The unfortunate conjunction of changes in packaging and loss of dexterity due to arthritis has turned me into a curmudgeon. Call it a refusal to acknowledge the aging process, if you must. Or a failure to manage frustration, which could be blamed on COVID loneliness. I’m less inclined to fret about the sources of my irritation than about a way out of the downward spiral.
These words are being written in Lent, the season of conscious awareness of life and death that precedes Easter, the most important holiday for Christians.

I have been watching in wonder as my seemingly dry, lifeless begonia tubers are now eagerly responding to warmth and light with the first intricate leaves. They will yet produce flower buds which will open into the brilliant colors begonias are known for. Those dry tubers contained life and the promise of beauty.
As so many symbols of Easter do. The shell of the egg, whether painted or no, contains (or did contain) that which nourishes life. Indeed, if I wish to return to the realm of the inorganic, I think of decorative boxes containing chocolates which sometimes contain delectable fillings, pretty baskets containing eggs that contain desired somethings. The most powerful symbol of all, the empty tomb, speaks to the transformation of death into new life. Life cannot be contained; it will burst forth, it will begin anew.
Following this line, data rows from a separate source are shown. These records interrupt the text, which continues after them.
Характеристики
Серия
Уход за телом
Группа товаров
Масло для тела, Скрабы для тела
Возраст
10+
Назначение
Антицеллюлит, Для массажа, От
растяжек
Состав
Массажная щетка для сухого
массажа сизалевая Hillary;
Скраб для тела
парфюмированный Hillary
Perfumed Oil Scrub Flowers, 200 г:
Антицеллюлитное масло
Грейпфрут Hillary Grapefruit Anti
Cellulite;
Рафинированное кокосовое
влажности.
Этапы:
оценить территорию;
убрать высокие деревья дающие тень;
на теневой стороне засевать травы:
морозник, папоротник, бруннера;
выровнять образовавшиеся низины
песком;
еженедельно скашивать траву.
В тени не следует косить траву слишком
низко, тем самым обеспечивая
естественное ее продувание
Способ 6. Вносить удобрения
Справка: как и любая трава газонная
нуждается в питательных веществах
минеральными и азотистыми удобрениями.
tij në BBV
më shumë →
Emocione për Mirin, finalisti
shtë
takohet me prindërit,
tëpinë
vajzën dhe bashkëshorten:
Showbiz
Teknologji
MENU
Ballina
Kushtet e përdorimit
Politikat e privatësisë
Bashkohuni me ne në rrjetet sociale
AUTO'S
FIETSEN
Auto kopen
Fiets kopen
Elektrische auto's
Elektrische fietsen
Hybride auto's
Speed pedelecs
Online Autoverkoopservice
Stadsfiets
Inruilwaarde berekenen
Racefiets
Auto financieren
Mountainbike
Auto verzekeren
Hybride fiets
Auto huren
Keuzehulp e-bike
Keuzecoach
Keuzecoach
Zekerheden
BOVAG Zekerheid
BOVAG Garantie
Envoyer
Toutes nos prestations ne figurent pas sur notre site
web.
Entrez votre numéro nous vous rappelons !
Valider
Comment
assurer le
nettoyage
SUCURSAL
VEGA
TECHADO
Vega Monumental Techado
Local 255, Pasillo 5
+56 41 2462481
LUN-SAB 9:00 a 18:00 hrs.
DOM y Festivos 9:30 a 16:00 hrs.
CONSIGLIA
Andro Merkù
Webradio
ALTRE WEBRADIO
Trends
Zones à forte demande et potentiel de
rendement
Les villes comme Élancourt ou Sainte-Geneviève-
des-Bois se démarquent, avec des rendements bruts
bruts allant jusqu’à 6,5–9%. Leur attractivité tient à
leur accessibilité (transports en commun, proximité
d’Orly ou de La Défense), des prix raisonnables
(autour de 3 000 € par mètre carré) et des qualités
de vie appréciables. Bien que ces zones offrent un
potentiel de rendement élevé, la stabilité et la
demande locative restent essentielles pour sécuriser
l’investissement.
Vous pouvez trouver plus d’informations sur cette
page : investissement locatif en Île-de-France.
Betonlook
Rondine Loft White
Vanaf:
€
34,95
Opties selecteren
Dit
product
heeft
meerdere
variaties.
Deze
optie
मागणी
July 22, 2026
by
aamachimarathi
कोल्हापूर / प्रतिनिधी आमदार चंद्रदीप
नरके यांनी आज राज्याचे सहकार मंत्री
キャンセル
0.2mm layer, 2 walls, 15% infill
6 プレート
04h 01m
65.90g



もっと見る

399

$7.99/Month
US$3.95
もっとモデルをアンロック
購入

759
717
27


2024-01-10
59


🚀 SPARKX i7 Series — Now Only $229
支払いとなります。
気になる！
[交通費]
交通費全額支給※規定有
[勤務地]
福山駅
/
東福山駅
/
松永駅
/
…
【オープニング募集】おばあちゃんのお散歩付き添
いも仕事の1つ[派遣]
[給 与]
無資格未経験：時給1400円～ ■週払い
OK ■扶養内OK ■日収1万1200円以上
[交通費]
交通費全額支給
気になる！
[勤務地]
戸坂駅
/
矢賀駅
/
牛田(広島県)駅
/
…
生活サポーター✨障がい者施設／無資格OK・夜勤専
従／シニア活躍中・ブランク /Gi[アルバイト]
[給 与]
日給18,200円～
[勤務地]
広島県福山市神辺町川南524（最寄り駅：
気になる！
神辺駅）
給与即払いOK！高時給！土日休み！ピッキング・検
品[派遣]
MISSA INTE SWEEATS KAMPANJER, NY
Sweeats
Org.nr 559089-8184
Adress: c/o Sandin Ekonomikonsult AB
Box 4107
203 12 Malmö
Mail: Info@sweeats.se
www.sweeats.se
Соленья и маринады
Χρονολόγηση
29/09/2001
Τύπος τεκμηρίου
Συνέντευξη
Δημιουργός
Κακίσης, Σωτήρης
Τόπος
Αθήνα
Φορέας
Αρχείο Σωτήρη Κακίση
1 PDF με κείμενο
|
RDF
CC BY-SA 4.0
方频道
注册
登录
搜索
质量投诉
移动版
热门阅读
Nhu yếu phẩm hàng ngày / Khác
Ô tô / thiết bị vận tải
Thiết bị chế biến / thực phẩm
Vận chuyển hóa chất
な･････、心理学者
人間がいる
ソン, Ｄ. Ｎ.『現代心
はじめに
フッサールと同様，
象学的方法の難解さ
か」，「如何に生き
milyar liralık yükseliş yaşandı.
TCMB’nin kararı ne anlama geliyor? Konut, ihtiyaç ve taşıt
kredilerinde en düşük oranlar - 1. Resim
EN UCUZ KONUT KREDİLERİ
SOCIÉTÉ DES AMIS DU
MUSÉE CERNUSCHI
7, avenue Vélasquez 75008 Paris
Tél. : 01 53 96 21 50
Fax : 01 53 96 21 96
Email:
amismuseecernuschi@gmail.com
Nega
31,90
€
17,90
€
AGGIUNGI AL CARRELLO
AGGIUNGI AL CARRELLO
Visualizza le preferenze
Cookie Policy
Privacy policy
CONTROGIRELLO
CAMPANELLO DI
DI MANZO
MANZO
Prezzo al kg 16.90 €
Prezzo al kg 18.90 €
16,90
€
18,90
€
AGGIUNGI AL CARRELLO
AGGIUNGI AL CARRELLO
I have moved from the ridiculous (ridiculously trivial, that is) to the sublime. Can I contain both in one posting? Why not? If I can remember to focus on the “contained” rather than the containers, and then, whenever possible, choose that which offers life rather than more inanimate garbage, annoyances should lose some of their power to annoy. I could also choose to advocate for better containers, but that is another project.